A catalytic reaction mechanism for methane partial oxidation at short contact times, reforming, and combustion, and for oxygenate decomposition and oxidation on platinum

Hydrogen production from fuel processing and its utilization in fuel cell technology is recognized as a promising route to future power generation. Reliable chemistry models are necessary to improve the hydrogen generation processes via optimal reactor design. With this objective, here, we present a predictive microkinetic model for CH4 (C-1) partial oxidation, combustion, and reforming, as well as oxygenate (CH3OH and CH2O) decomposition and oxidation on platinum, consisting of 104 elementary-like steps.
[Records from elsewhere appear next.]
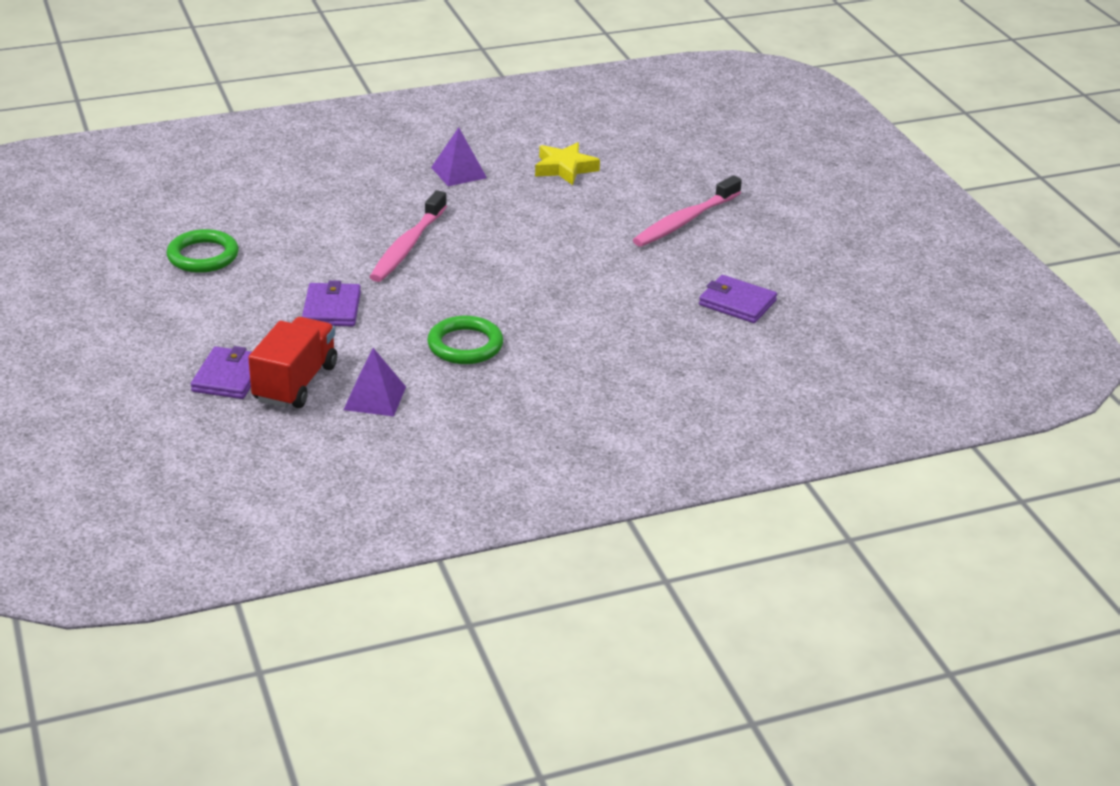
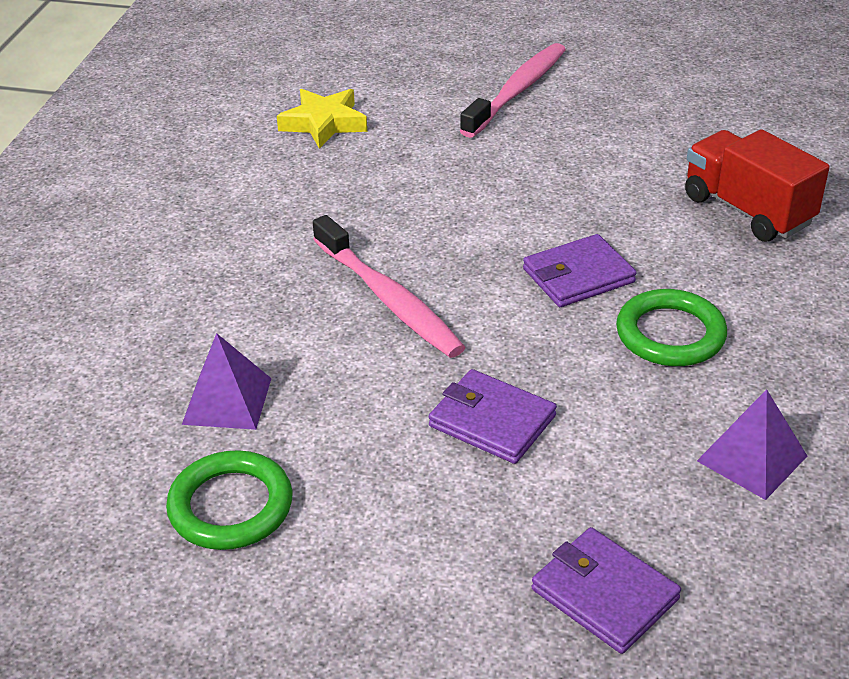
camera: 55 degrees left, 5 degrees up
(295, 383) = (666, 525): red truck -> red truck (747, 210)
(458, 172) = (249, 198): purple pyramid -> purple pyramid (227, 401)
(685, 221) = (517, 91): pink toothbrush -> pink toothbrush turned 135 degrees counterclockwise
(737, 303) = (711, 119): purple wallet -> purple wallet (578, 275)

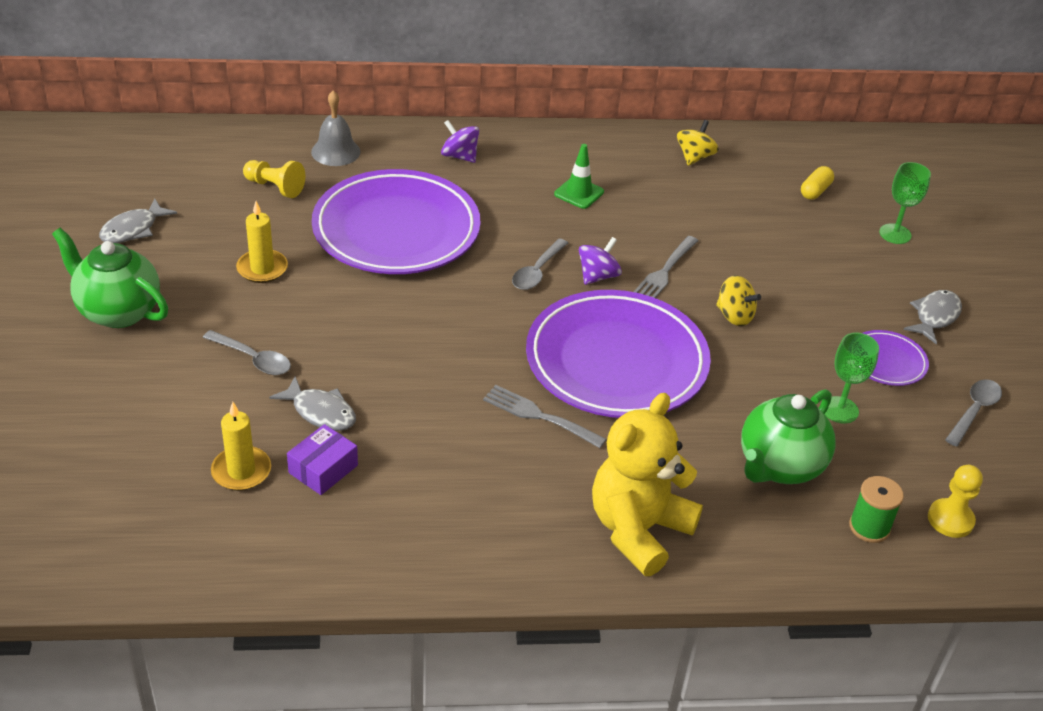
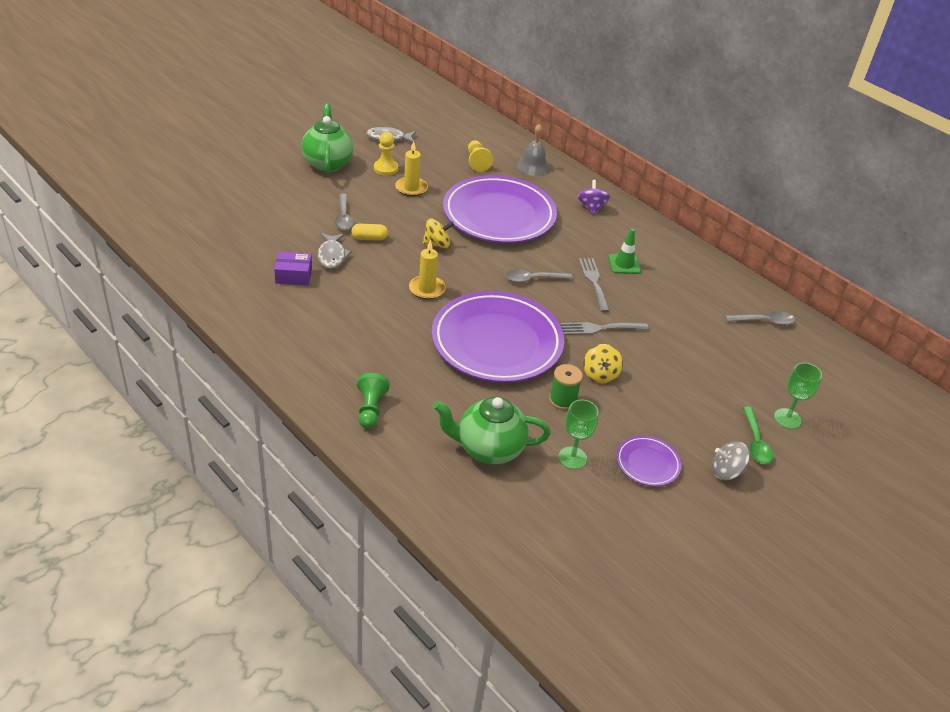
camera: 50 degrees right, 0 degrees up
(241, 471) = (264, 251): yellow candle -> yellow candle (427, 289)
(539, 416) = (416, 332): grey fork -> grey fork (594, 282)
(598, 276) = (560, 303): purple spinning top -> none
(638, 530) = (371, 409): yellow teddy bear -> green pawn
(694, 157) = (729, 295): yellow spinning top -> yellow spinning top (437, 244)
(815, 191) = (776, 362): yellow capsule -> yellow capsule (369, 238)
(869, 527) = (481, 513): green spool -> green spool (562, 400)
(910, 273) = (755, 442): none -> green spoon
(935, 316) = (726, 472): grey fish -> grey spinning top
(950, 519) = (532, 552): yellow pawn -> yellow pawn (386, 168)
(974, 411) = (653, 528): grey spoon -> grey spoon (764, 321)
A hierarchical multiscale approach is used in the parameter estimation of bottom-up mechanism building. Thermodynamic consistency is ensured in the C-1 mechanism. Important kinetic parameters are identified via sensitivity analysis for various experimental systems, using diverse operating conditions, and only a limited number of important kinetic parameters are refined (four for CH4). The C-1 mechanism is extensively validated against several additional experimental data and is observed to be fairly predictive (within the uncertainty of measurements in catalyst surface area, temperature, etc.). Analysis shows spatial zones in catalytic methane oxidation at short contact times, viz., an oxidation zone near the reactor entrance, followed by a reforming zone, where mainly steam reforming and, to a lesser extent, dry reforming occur. Thus, methane oxidation follows the indirect pathway (i.e., total oxidation products are first formed), followed by reforming to generate the partial oxidation ones, in agreement with modeled experimental data.